Be shepherds of God’s flock that is under your care, watching over them—not because you must, but because you are willing, as God wants you to be; not pursuing dishonest gain, but eager to serve; not lording it over those entrusted to you, but being examples to the flock. And when the Chief Shepherd appears, you will receive the crown of glory that will never fade away. (1 Peter 5:2-4)

We are called to serve in these ways:

1. Willingly NOT obligatory.

It is an extreme privilege to serve the King.

Serving Him is not a “have-to” but a “get-to”.
Imagine, we get to do what we do. Years ago, we were lost, without purpose and no direction. But because of His grace, we have been given the opportunity to feed the sheep (John 21) and care for the flock (1 Peter 5).

If you find that you are forcing yourself to meet people, prepare for the message on Sunday, pray for people, then consider what’s causing it. Either check your attitude or check your calling.

2. Sacrificial service not personal gain.

We live in a culture where people love to serve. We are a very hospitable people. People love to serve those who are called to serve in the Kingdom of God full time.

As a result, it is quite possible that we can start to enjoy certain ‘privileges’ that are given. We are called to serve and not be served. Jesus came to do just that. We are called to follow that example.

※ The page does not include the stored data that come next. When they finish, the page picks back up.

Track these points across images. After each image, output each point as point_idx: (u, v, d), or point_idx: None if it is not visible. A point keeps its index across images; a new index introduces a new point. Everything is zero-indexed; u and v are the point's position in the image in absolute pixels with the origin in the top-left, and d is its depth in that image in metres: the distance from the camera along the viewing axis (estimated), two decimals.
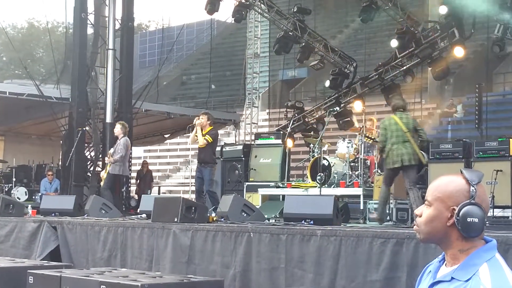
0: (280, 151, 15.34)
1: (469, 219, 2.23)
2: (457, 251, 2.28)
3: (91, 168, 16.95)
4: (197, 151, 12.84)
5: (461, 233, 2.25)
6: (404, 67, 18.29)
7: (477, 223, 2.23)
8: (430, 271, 2.39)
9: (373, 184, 11.96)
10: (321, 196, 11.17)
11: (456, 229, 2.26)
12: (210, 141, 12.00)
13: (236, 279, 8.42)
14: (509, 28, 15.77)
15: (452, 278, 2.24)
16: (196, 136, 12.08)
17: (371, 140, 12.71)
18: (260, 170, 15.24)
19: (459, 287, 2.20)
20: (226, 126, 24.29)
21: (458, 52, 17.24)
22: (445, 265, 2.33)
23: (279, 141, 15.78)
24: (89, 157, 17.17)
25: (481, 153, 11.88)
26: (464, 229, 2.25)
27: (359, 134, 13.68)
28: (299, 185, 13.56)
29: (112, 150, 13.75)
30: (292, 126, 18.35)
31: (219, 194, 14.24)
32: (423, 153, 10.31)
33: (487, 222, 2.26)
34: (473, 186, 2.26)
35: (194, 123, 12.16)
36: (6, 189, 18.64)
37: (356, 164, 13.14)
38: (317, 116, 19.92)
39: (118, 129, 13.71)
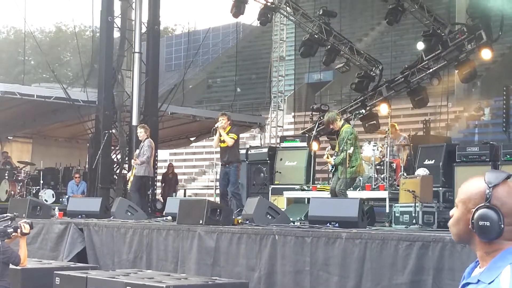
0: (306, 154, 15.30)
1: (480, 223, 2.21)
2: (484, 253, 2.27)
3: (118, 171, 17.05)
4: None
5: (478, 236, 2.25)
6: (431, 70, 18.17)
7: (489, 227, 2.20)
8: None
9: (399, 187, 11.88)
10: (346, 199, 11.12)
11: None
12: (235, 138, 12.02)
13: (261, 281, 8.43)
14: None
15: (478, 280, 2.24)
16: (221, 138, 12.08)
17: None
18: (286, 173, 15.21)
19: None
20: (252, 129, 24.31)
21: (486, 54, 17.10)
22: (479, 266, 2.32)
23: (305, 144, 15.75)
24: (115, 159, 17.27)
25: (508, 156, 11.78)
26: (478, 233, 2.23)
27: (385, 137, 13.63)
28: (324, 188, 13.51)
29: (137, 151, 13.87)
30: (318, 129, 18.31)
31: (244, 197, 14.22)
32: None
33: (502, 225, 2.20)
34: (488, 189, 2.23)
35: (216, 126, 12.17)
36: (34, 192, 18.80)
37: (382, 167, 13.06)
38: (342, 119, 19.85)
39: (142, 133, 13.95)
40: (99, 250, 10.90)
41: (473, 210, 2.24)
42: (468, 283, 2.28)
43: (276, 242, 8.35)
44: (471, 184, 2.31)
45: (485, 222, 2.20)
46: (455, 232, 2.33)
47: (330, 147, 11.88)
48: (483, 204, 2.22)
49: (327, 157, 11.38)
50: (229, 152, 12.04)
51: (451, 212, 2.36)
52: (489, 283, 2.18)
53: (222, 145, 12.11)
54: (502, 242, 2.23)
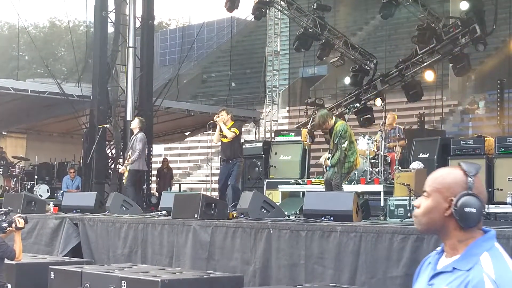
0: (300, 148, 15.32)
1: (466, 209, 2.27)
2: (456, 242, 2.31)
3: (112, 166, 17.04)
4: (219, 148, 12.72)
5: (459, 223, 2.29)
6: (425, 64, 18.19)
7: (474, 214, 2.27)
8: (430, 262, 2.43)
9: (393, 181, 11.91)
10: (341, 192, 11.12)
11: (454, 219, 2.30)
12: (237, 133, 11.85)
13: (256, 275, 8.43)
14: None
15: (454, 268, 2.27)
16: (221, 132, 11.92)
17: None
18: (280, 167, 15.22)
19: (461, 276, 2.23)
20: (246, 124, 24.29)
21: (480, 48, 17.15)
22: (445, 256, 2.36)
23: (299, 138, 15.77)
24: (110, 154, 17.26)
25: (502, 149, 11.80)
26: (461, 220, 2.28)
27: (380, 130, 13.63)
28: (319, 182, 13.53)
29: (129, 144, 13.71)
30: (312, 123, 18.32)
31: None
32: None
33: (484, 213, 2.31)
34: (470, 178, 2.30)
35: (214, 120, 12.04)
36: (29, 187, 18.79)
37: (377, 161, 13.09)
38: (337, 113, 19.87)
39: (135, 123, 13.69)
40: (94, 245, 10.89)
41: (453, 198, 2.29)
42: (439, 273, 2.32)
43: (271, 236, 8.36)
44: (446, 173, 2.35)
45: (471, 209, 2.27)
46: (426, 221, 2.35)
47: (322, 157, 11.75)
48: (466, 192, 2.28)
49: (324, 161, 11.33)
50: (231, 147, 11.90)
51: (417, 202, 2.39)
52: (468, 270, 2.22)
53: (224, 140, 11.96)
54: (475, 231, 2.30)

You might find yourself being the first in the buffet line, or being given a seat while everyone stands, or getting special treatment because you are the ‘special guest’ or your Starbucks drink is paid for with an extra chocolate chip oatmeal cookie. When you do find yourselves in these situations, consider the reasons, motives, and consequences.

3. Leading by example NOT lording over people.

A lot of lessons are really more caught than taught. And the power of example can never be underestimated. Paul declared, “Imitate me as I imitate Christ.” (1 Cor. 11:1)

Peter encourages the elders of the church he was writing to lead by example. It’s a tough call but the grace of God is overwhelmingly available. He who called us is faithful and He will do it. (1 Thes. 5:24).

Are we asking people to do things that we ourselves won’t do?
If no one else will do it, are we willing to take the initiative?
As we lead, are we doing it for Christ or just so we can give a good example?

That being said, let’s continue to pray for one another, the church of Jesus and all who have yet to hear the wonderful message of Christ’s work on the cross.

Jesus said that He will build His church and the gates of Hades will not prevail. Our role? To continue to plant and water. The growth and increase? That’s up to God.

To all the pastors, thank you for all that you do for the Kingdom of God. I honor you for loving Jesus, preaching the gospel and training leaders who will go into all the world and make disciples of all nations.

May the Lord bless you and keep you.